Saved entries
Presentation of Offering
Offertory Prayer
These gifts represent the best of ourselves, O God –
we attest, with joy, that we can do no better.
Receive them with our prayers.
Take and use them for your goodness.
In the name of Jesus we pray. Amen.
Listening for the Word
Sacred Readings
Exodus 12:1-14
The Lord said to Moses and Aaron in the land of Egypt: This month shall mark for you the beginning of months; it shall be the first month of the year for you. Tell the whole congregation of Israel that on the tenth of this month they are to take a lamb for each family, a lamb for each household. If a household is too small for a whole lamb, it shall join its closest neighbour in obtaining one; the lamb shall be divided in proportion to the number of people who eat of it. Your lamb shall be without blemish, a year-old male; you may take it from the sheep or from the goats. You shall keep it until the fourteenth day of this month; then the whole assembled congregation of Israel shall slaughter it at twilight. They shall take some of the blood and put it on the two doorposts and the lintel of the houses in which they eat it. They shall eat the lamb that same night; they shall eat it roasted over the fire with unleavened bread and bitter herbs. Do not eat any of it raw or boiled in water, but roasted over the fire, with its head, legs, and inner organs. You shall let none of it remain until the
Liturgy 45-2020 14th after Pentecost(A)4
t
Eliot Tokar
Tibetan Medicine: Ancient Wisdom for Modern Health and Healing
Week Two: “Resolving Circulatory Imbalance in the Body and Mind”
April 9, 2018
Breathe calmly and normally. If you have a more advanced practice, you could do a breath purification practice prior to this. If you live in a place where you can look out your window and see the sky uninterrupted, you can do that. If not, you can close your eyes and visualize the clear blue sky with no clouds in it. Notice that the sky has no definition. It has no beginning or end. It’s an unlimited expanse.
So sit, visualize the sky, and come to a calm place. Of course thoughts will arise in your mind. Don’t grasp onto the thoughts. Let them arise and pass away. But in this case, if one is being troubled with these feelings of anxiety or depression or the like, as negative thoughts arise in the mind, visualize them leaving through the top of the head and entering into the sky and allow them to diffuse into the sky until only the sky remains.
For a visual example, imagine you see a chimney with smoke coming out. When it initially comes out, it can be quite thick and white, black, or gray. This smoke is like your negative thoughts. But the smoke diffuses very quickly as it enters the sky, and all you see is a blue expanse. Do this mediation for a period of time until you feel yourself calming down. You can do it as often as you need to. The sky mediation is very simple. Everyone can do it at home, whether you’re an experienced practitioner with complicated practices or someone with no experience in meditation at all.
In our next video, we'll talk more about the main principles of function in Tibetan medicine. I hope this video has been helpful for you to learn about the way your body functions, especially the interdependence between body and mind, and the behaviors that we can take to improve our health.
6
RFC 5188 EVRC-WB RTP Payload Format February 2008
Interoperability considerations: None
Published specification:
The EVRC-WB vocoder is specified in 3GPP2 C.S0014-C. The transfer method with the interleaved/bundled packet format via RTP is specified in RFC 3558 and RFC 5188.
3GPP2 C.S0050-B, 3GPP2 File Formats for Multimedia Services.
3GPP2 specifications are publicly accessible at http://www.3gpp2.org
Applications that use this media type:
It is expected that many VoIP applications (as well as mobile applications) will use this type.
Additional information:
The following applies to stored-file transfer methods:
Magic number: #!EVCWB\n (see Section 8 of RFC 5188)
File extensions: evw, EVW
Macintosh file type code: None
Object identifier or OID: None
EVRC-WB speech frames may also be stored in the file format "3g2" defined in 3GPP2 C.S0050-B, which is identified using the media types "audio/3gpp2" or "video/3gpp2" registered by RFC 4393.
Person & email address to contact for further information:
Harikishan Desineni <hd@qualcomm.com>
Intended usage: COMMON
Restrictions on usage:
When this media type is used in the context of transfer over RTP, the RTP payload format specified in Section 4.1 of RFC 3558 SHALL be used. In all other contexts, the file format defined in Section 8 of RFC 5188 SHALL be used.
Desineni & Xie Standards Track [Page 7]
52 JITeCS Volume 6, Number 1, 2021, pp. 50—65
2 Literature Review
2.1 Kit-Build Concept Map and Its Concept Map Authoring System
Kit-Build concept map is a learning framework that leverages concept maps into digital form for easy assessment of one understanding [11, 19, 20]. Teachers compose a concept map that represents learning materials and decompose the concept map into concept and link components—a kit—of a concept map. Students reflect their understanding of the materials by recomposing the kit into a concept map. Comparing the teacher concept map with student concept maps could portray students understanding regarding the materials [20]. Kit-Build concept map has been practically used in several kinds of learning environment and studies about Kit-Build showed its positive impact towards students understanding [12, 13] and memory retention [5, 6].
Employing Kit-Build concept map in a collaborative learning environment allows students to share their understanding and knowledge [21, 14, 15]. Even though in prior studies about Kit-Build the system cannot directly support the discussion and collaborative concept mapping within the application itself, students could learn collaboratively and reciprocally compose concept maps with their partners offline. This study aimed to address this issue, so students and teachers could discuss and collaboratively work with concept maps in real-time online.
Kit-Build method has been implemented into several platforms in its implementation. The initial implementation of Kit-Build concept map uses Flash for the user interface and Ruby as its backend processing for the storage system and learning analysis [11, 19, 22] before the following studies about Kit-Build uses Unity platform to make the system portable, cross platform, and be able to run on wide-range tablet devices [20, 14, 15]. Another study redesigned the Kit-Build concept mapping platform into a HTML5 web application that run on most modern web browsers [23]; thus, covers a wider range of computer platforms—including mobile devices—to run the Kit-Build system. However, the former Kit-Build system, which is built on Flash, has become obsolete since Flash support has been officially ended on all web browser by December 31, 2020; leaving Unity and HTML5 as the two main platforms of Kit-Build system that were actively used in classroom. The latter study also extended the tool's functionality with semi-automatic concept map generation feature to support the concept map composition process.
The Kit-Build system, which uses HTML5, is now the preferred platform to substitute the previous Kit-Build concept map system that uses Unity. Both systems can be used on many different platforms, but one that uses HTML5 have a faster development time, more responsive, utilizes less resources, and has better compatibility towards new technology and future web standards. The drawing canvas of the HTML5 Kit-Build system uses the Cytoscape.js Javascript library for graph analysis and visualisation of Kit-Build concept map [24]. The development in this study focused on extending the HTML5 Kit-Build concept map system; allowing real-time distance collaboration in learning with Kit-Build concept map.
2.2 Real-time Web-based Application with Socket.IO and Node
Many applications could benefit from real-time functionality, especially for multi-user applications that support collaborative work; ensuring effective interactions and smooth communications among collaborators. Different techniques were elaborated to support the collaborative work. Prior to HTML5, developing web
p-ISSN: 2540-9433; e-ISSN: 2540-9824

### To do
Copy the records above exactly, leaving nothing out.

### Answer for the task
Presentation of Offering
Offertory Prayer
These gifts represent the best of ourselves, O God –
we attest, with joy, that we can do no better.
Receive them with our prayers.
Take and use them for your goodness.
In the name of Jesus we pray. Amen.
Listening for the Word
Sacred Readings
Exodus 12:1-14
The Lord said to Moses and Aaron in the land of Egypt: This month shall mark for you the beginning of months; it shall be the first month of the year for you. Tell the whole congregation of Israel that on the tenth of this month they are to take a lamb for each family, a lamb for each household. If a household is too small for a whole lamb, it shall join its closest neighbour in obtaining one; the lamb shall be divided in proportion to the number of people who eat of it. Your lamb shall be without blemish, a year-old male; you may take it from the sheep or from the goats. You shall keep it until the fourteenth day of this month; then the whole assembled congregation of Israel shall slaughter it at twilight. They shall take some of the blood and put it on the two doorposts and the lintel of the houses in which they eat it. They shall eat the lamb that same night; they shall eat it roasted over the fire with unleavened bread and bitter herbs. Do not eat any of it raw or boiled in water, but roasted over the fire, with its head, legs, and inner organs. You shall let none of it remain until the
Liturgy 45-2020 14th after Pentecost(A)4
t
Eliot Tokar
Tibetan Medicine: Ancient Wisdom for Modern Health and Healing
Week Two: “Resolving Circulatory Imbalance in the Body and Mind”
April 9, 2018
Breathe calmly and normally. If you have a more advanced practice, you could do a breath purification practice prior to this. If you live in a place where you can look out your window and see the sky uninterrupted, you can do that. If not, you can close your eyes and visualize the clear blue sky with no clouds in it. Notice that the sky has no definition. It has no beginning or end. It’s an unlimited expanse.
So sit, visualize the sky, and come to a calm place. Of course thoughts will arise in your mind. Don’t grasp onto the thoughts. Let them arise and pass away. But in this case, if one is being troubled with these feelings of anxiety or depression or the like, as negative thoughts arise in the mind, visualize them leaving through the top of the head and entering into the sky and allow them to diffuse into the sky until only the sky remains.
For a visual example, imagine you see a chimney with smoke coming out. When it initially comes out, it can be quite thick and white, black, or gray. This smoke is like your negative thoughts. But the smoke diffuses very quickly as it enters the sky, and all you see is a blue expanse. Do this mediation for a period of time until you feel yourself calming down. You can do it as often as you need to. The sky mediation is very simple. Everyone can do it at home, whether you’re an experienced practitioner with complicated practices or someone with no experience in meditation at all.
In our next video, we'll talk more about the main principles of function in Tibetan medicine. I hope this video has been helpful for you to learn about the way your body functions, especially the interdependence between body and mind, and the behaviors that we can take to improve our health.
6
RFC 5188 EVRC-WB RTP Payload Format February 2008
Interoperability considerations: None
Published specification:
The EVRC-WB vocoder is specified in 3GPP2 C.S0014-C. The transfer method with the interleaved/bundled packet format via RTP is specified in RFC 3558 and RFC 5188.
3GPP2 C.S0050-B, 3GPP2 File Formats for Multimedia Services.
3GPP2 specifications are publicly accessible at http://www.3gpp2.org
Applications that use this media type:
It is expected that many VoIP applications (as well as mobile applications) will use this type.
Additional information:
The following applies to stored-file transfer methods:
Magic number: #!EVCWB\n (see Section 8 of RFC 5188)
File extensions: evw, EVW
Macintosh file type code: None
Object identifier or OID: None
EVRC-WB speech frames may also be stored in the file format "3g2" defined in 3GPP2 C.S0050-B, which is identified using the media types "audio/3gpp2" or "video/3gpp2" registered by RFC 4393.
Person & email address to contact for further information:
Harikishan Desineni <hd@qualcomm.com>
Intended usage: COMMON
Restrictions on usage:
When this media type is used in the context of transfer over RTP, the RTP payload format specified in Section 4.1 of RFC 3558 SHALL be used. In all other contexts, the file format defined in Section 8 of RFC 5188 SHALL be used.
Desineni & Xie Standards Track [Page 7]
52 JITeCS Volume 6, Number 1, 2021, pp. 50—65
2 Literature Review
2.1 Kit-Build Concept Map and Its Concept Map Authoring System
Kit-Build concept map is a learning framework that leverages concept maps into digital form for easy assessment of one understanding [11, 19, 20]. Teachers compose a concept map that represents learning materials and decompose the concept map into concept and link components—a kit—of a concept map. Students reflect their understanding of the materials by recomposing the kit into a concept map. Comparing the teacher concept map with student concept maps could portray students understanding regarding the materials [20]. Kit-Build concept map has been practically used in several kinds of learning environment and studies about Kit-Build showed its positive impact towards students understanding [12, 13] and memory retention [5, 6].
Employing Kit-Build concept map in a collaborative learning environment allows students to share their understanding and knowledge [21, 14, 15]. Even though in prior studies about Kit-Build the system cannot directly support the discussion and collaborative concept mapping within the application itself, students could learn collaboratively and reciprocally compose concept maps with their partners offline. This study aimed to address this issue, so students and teachers could discuss and collaboratively work with concept maps in real-time online.
Kit-Build method has been implemented into several platforms in its implementation. The initial implementation of Kit-Build concept map uses Flash for the user interface and Ruby as its backend processing for the storage system and learning analysis [11, 19, 22] before the following studies about Kit-Build uses Unity platform to make the system portable, cross platform, and be able to run on wide-range tablet devices [20, 14, 15]. Another study redesigned the Kit-Build concept mapping platform into a HTML5 web application that run on most modern web browsers [23]; thus, covers a wider range of computer platforms—including mobile devices—to run the Kit-Build system. However, the former Kit-Build system, which is built on Flash, has become obsolete since Flash support has been officially ended on all web browser by December 31, 2020; leaving Unity and HTML5 as the two main platforms of Kit-Build system that were actively used in classroom. The latter study also extended the tool's functionality with semi-automatic concept map generation feature to support the concept map composition process.
The Kit-Build system, which uses HTML5, is now the preferred platform to substitute the previous Kit-Build concept map system that uses Unity. Both systems can be used on many different platforms, but one that uses HTML5 have a faster development time, more responsive, utilizes less resources, and has better compatibility towards new technology and future web standards. The drawing canvas of the HTML5 Kit-Build system uses the Cytoscape.js Javascript library for graph analysis and visualisation of Kit-Build concept map [24]. The development in this study focused on extending the HTML5 Kit-Build concept map system; allowing real-time distance collaboration in learning with Kit-Build concept map.
2.2 Real-time Web-based Application with Socket.IO and Node
Many applications could benefit from real-time functionality, especially for multi-user applications that support collaborative work; ensuring effective interactions and smooth communications among collaborators. Different techniques were elaborated to support the collaborative work. Prior to HTML5, developing web
p-ISSN: 2540-9433; e-ISSN: 2540-9824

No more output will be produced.